§ **Dataset items**
····················

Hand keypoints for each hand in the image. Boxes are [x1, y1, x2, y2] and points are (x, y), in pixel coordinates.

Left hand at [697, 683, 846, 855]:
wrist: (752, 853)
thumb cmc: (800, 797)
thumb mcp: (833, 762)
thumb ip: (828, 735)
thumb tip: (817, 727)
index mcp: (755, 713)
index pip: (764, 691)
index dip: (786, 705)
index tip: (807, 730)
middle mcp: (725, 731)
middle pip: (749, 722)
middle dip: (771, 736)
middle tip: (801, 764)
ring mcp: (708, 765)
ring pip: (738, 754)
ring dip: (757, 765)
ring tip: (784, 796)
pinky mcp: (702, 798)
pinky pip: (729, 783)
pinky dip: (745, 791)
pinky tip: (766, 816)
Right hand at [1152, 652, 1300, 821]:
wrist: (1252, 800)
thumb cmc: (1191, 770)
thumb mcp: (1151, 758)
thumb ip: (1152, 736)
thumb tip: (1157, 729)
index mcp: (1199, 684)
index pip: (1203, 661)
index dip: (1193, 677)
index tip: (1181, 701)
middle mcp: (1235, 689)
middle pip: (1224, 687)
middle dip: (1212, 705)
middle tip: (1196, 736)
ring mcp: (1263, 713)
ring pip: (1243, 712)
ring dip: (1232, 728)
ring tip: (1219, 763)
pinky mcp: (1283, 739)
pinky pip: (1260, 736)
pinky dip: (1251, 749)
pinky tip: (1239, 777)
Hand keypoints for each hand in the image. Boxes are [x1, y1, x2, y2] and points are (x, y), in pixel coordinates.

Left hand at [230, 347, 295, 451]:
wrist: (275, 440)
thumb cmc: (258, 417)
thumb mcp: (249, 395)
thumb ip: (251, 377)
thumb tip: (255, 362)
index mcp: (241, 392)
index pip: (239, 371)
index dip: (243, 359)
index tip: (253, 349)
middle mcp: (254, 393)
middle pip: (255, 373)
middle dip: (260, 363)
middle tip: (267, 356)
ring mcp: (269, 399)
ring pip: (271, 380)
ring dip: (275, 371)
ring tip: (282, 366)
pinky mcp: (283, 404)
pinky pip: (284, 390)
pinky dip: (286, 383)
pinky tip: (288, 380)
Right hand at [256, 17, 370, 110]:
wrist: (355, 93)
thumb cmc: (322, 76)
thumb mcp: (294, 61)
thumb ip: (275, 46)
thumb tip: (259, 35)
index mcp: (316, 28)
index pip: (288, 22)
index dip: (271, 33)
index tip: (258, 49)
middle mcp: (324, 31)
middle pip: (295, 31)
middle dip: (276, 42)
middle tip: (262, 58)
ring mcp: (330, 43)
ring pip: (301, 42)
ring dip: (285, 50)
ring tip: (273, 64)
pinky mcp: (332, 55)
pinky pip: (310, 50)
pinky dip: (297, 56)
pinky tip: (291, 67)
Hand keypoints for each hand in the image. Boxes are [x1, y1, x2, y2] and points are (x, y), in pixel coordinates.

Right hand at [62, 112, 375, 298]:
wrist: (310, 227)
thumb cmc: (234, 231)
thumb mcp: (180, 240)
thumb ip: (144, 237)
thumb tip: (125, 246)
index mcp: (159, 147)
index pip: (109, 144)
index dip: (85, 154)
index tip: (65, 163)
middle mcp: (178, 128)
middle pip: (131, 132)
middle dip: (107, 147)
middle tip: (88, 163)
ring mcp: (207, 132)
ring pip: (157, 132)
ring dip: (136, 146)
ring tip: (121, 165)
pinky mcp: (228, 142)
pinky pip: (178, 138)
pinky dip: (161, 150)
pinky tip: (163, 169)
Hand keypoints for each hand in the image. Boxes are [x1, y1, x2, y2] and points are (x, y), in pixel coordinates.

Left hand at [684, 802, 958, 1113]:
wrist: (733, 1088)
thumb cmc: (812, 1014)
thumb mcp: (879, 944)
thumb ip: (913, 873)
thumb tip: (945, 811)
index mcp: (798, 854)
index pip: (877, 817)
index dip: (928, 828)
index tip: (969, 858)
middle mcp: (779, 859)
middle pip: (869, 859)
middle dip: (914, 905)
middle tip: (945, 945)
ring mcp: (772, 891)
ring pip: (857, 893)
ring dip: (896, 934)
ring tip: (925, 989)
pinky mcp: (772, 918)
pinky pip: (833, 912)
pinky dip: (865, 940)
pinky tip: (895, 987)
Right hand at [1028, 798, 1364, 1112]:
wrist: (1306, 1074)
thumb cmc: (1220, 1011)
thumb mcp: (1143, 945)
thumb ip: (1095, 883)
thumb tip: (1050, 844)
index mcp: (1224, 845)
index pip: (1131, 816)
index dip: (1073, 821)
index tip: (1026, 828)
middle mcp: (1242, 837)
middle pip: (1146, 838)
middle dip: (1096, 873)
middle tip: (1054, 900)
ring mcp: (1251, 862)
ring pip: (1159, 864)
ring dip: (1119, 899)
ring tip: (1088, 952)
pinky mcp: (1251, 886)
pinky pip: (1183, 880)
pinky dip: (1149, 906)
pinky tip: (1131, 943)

····················

§ **What you need to do**
Find the count of lines in the data above where the word "hand" occurs, and write down only that count.

§ **Response area**
11